• **TASK DESCRIPTION**
Check each line of the material below, and copy it if it holds the string "pixels".

• **ENTRIES SHOWN**

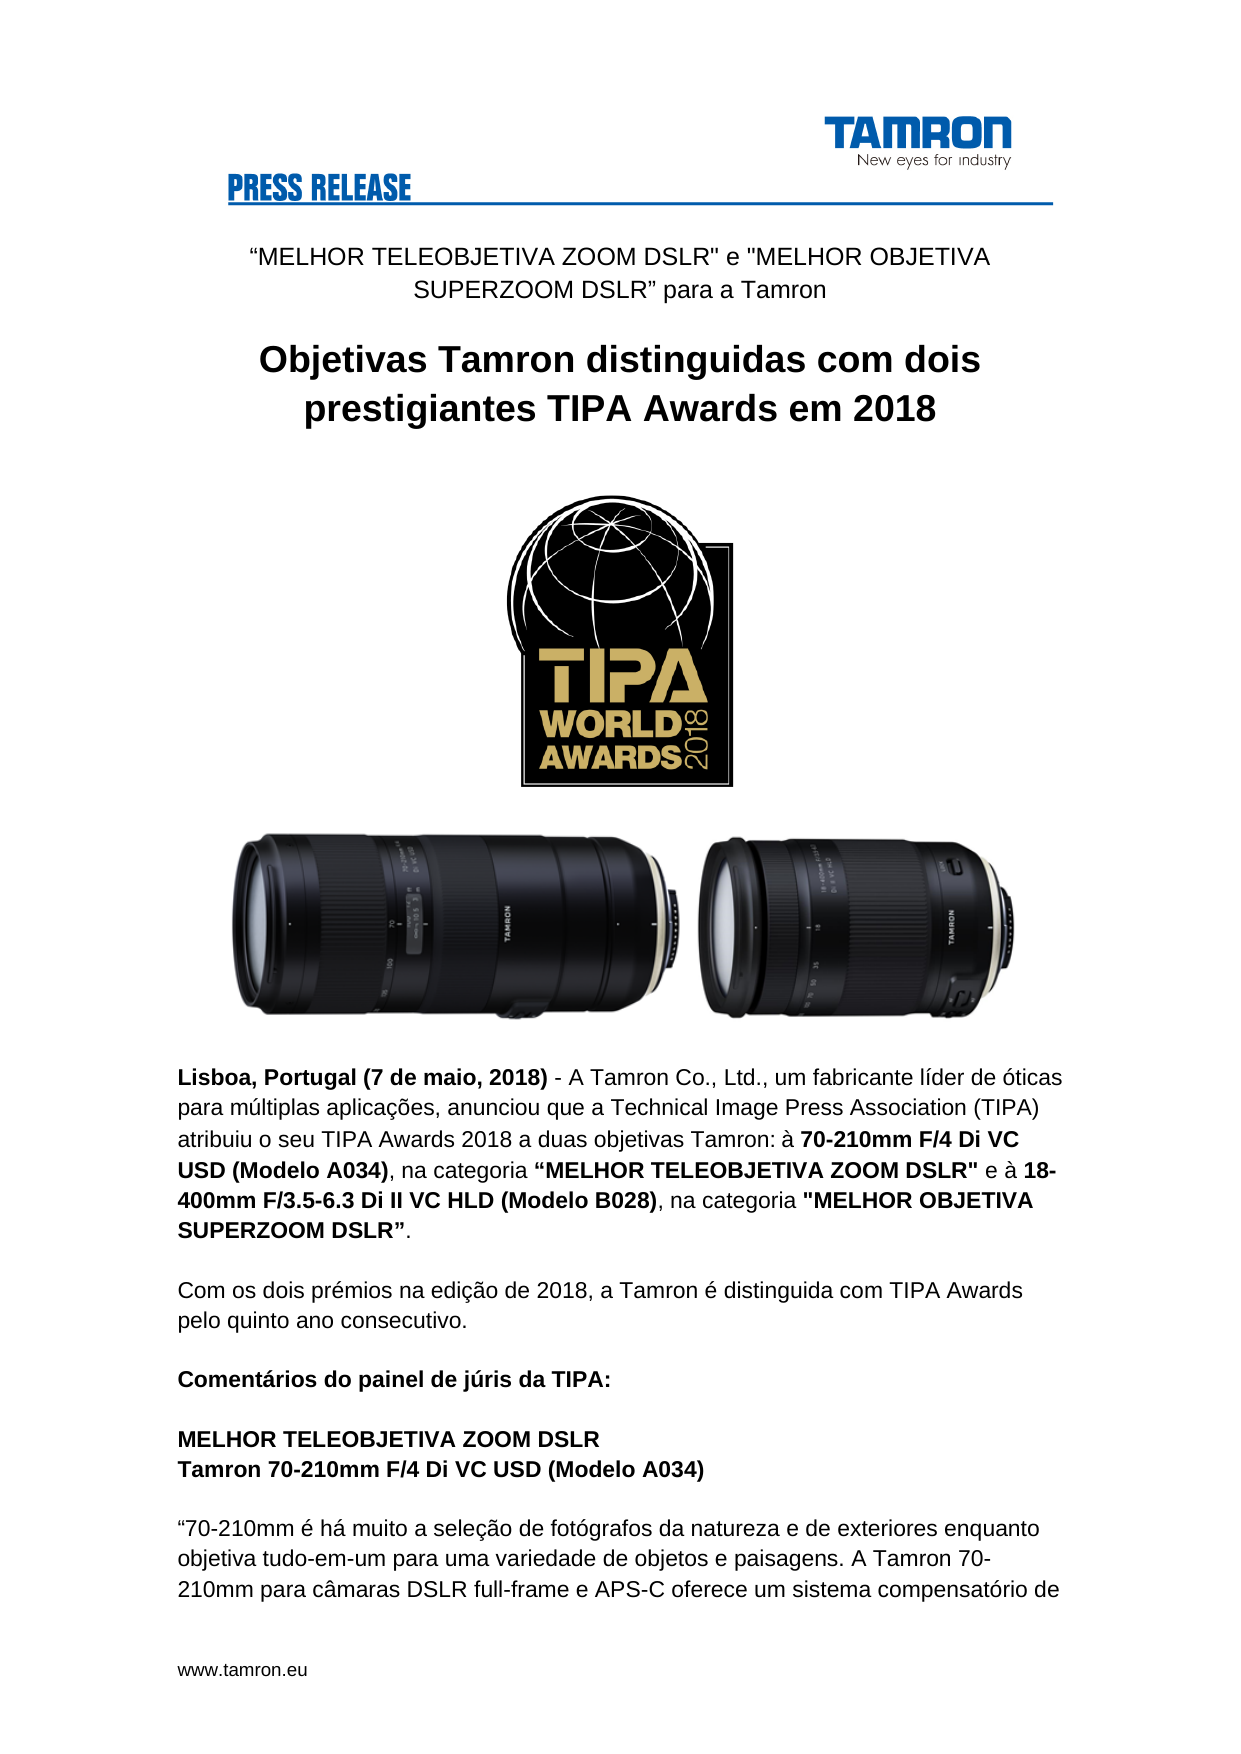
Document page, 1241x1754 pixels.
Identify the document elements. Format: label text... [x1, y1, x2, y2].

text “MELHOR TELEOBJETIVA ZOOM DSLR" e "MELHOR OBJETIVA SUPERZOOM DSLR” para a Tamron [177, 242, 1063, 304]
text Comentários do painel de júris da TIPA: [177, 1366, 1063, 1392]
text MELHOR TELEOBJETIVA ZOOM DSLR Tamron 70-210mm F/4 Di VC USD (Modelo A034) [177, 1426, 1063, 1482]
picture [217, 822, 1023, 1031]
picture [502, 491, 739, 790]
text Com os dois prémios na edição de 2018, a Tamron é distinguida com TIPA Awards pelo quinto ano consecutivo. [177, 1277, 1063, 1333]
text Objetivas Tamron distinguidas com dois prestigiantes TIPA Awards em 2018 [177, 337, 1063, 430]
text Lisboa, Portugal (7 de maio, 2018) - A Tamron Co., Ltd., um fabricante líder de óticas para múltiplas aplicações, anunciou que a Technical Image Press Association (TIPA) atribuiu o seu TIPA Awards 2018 a duas objetivas Tamron: à 70-210mm F/4 Di VC USD (Modelo A034), na categoria “MELHOR TELEOBJETIVA ZOOM DSLR" e à 18-400mm F/3.5-6.3 Di II VC HLD (Modelo B028), na categoria "MELHOR OBJETIVA SUPERZOOM DSLR”. [177, 1064, 1063, 1243]
text “70-210mm é há muito a seleção de fotógrafos da natureza e de exteriores enquanto objetiva tudo-em-um para uma variedade de objetos e paisagens. A Tamron 70-210mm para câmaras DSLR full-frame e APS-C oferece um sistema compensatório de vibrações 4EV enquanto captura à mão, sem auxílio de um tripé, e é constituída por 20 elementos em 14 grupos, com três elementos LD. A distância de focagem mínima de 0,95m e o diafragma de nove lâminas juntam-se para agradáveis efeitos bokeh. Uma unidade de processamento Dual MPU, zoom interno (que não aumenta o corpo da objetiva enquanto amplia) e um motor em anel Ultrasonic Silent Drive permitem uma operação silenciosa e desempenho AF certeiro e de alta velocidade.” [177, 1515, 1063, 1602]
picture [187, 73, 1054, 214]
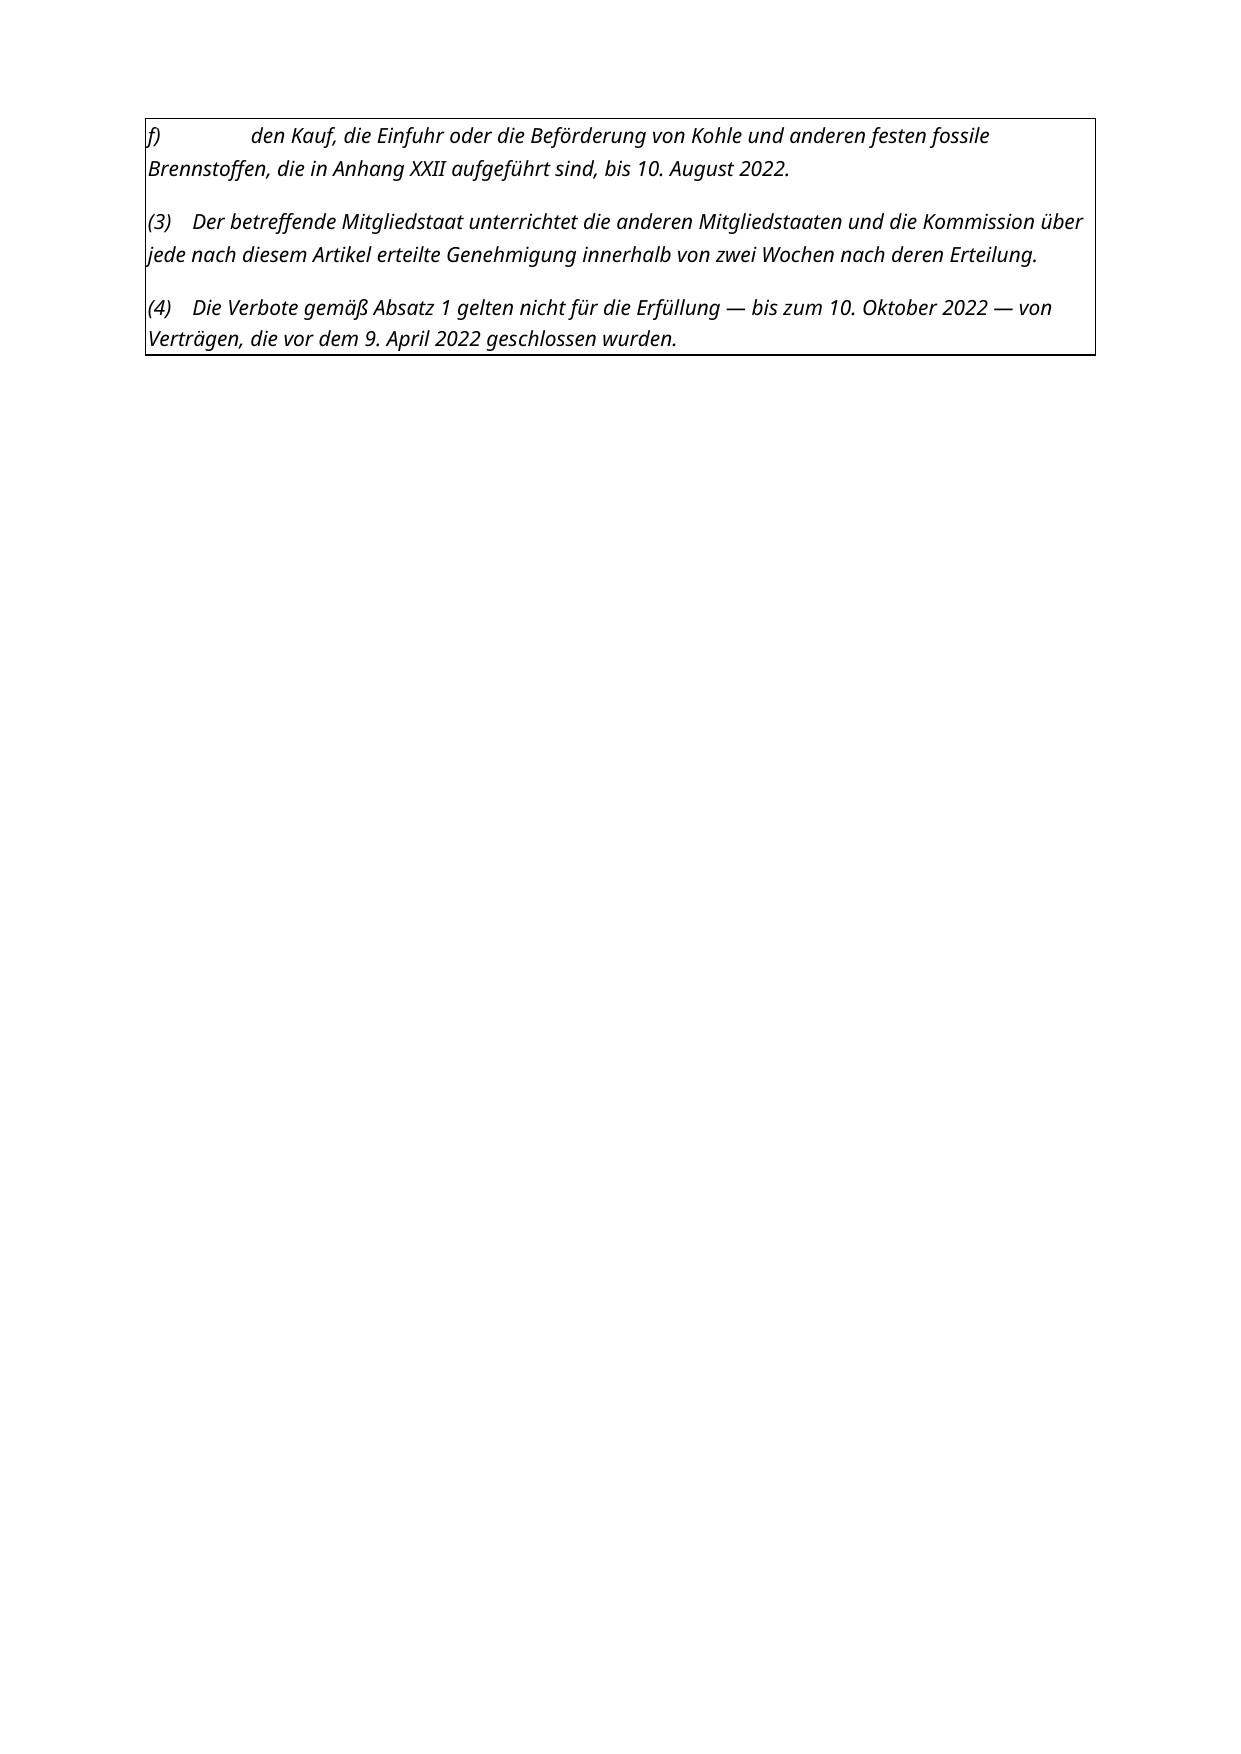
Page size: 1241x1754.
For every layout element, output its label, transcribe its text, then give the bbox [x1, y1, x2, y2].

text (3) Der betreffende Mitgliedstaat unterrichtet die anderen Mitgliedstaaten und die Kommission über jede nach diesem Artikel erteilte Genehmigung innerhalb von zwei Wochen nach deren Erteilung. [146, 204, 1095, 268]
text f) den Kauf, die Einfuhr oder die Beförderung von Kohle und anderen festen fossile Brennstoffen, die in Anhang XXII aufgeführt sind, bis 10. August 2022. [146, 119, 1095, 182]
text (4) Die Verbote gemäß Absatz 1 gelten nicht für die Erfüllung — bis zum 10. Oktober 2022 — von Verträgen, die vor dem 9. April 2022 geschlossen wurden. [146, 290, 1095, 354]
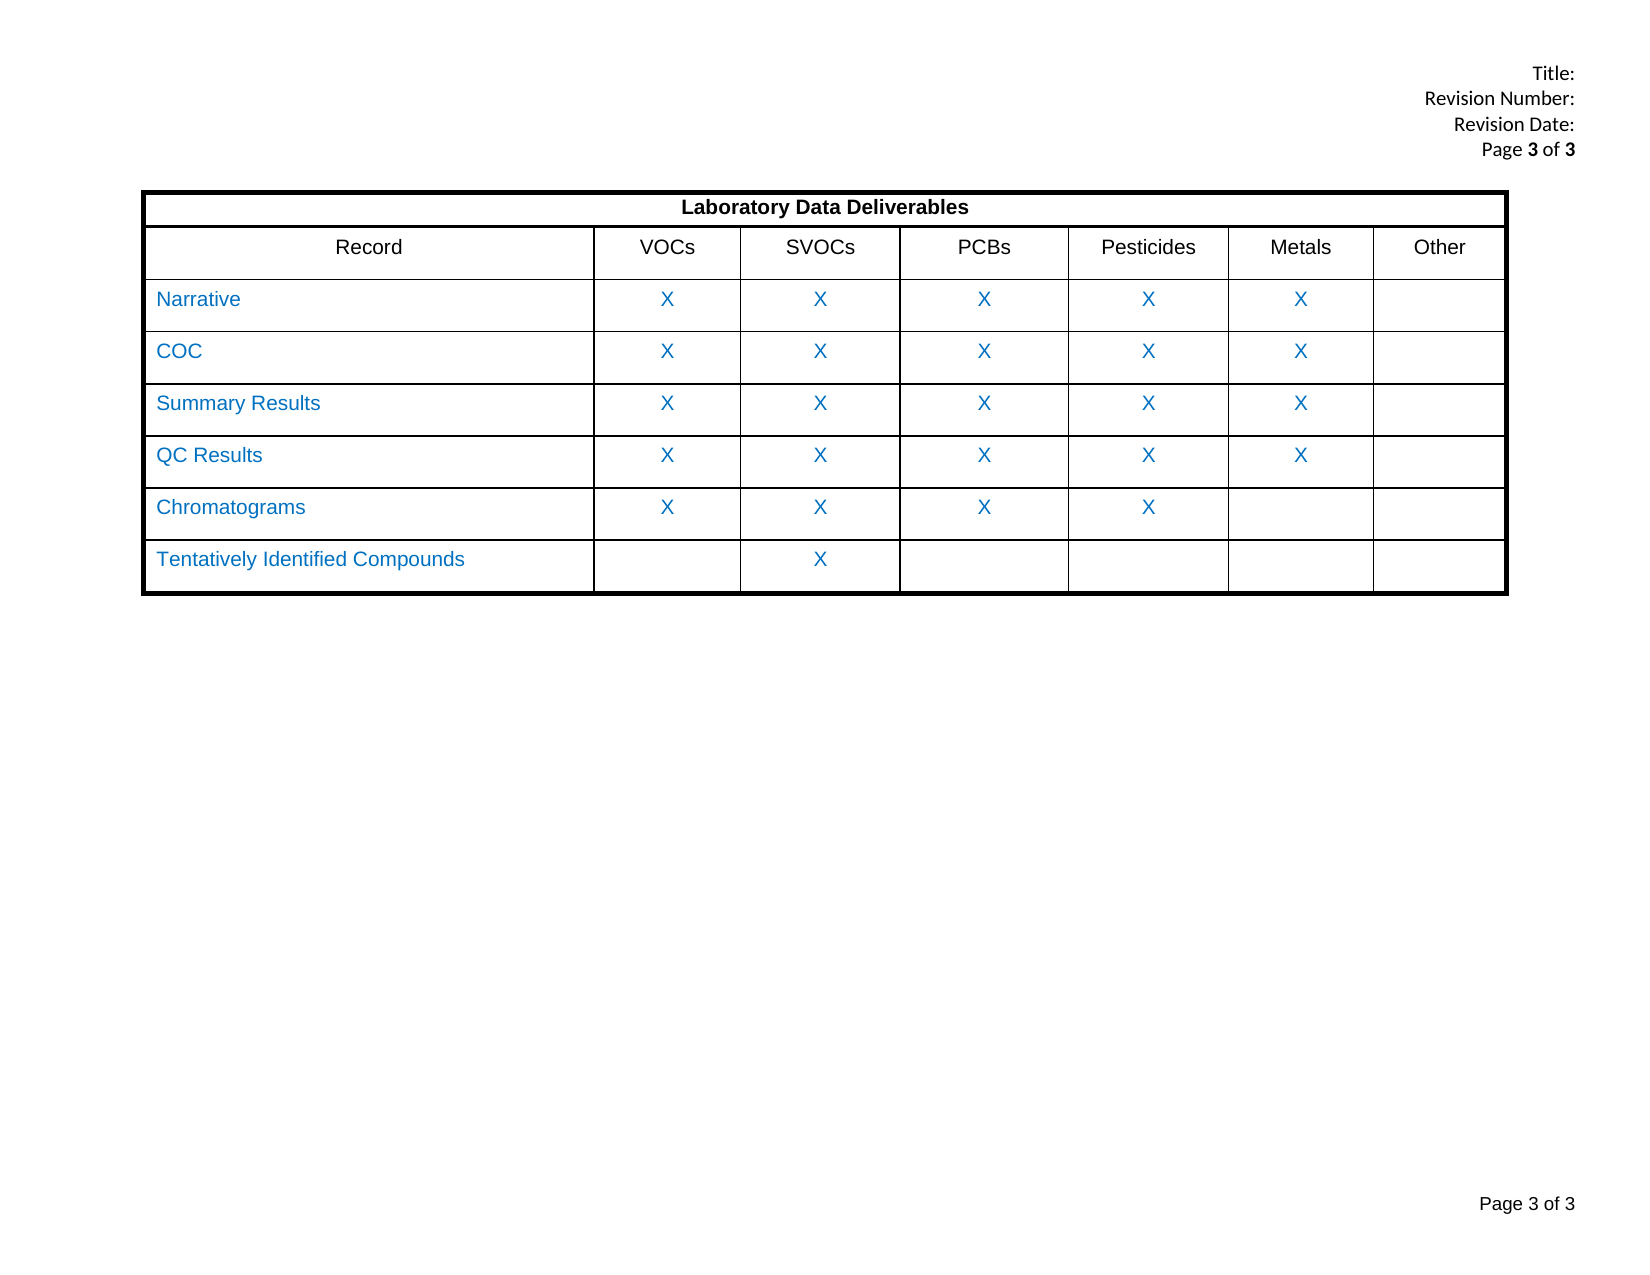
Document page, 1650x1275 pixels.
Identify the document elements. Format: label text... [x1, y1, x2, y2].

• **SOLUTION TO THIS PROBLEM**
Document page, 1241x1754 pixels.
Document page, 1650x1275 pixels.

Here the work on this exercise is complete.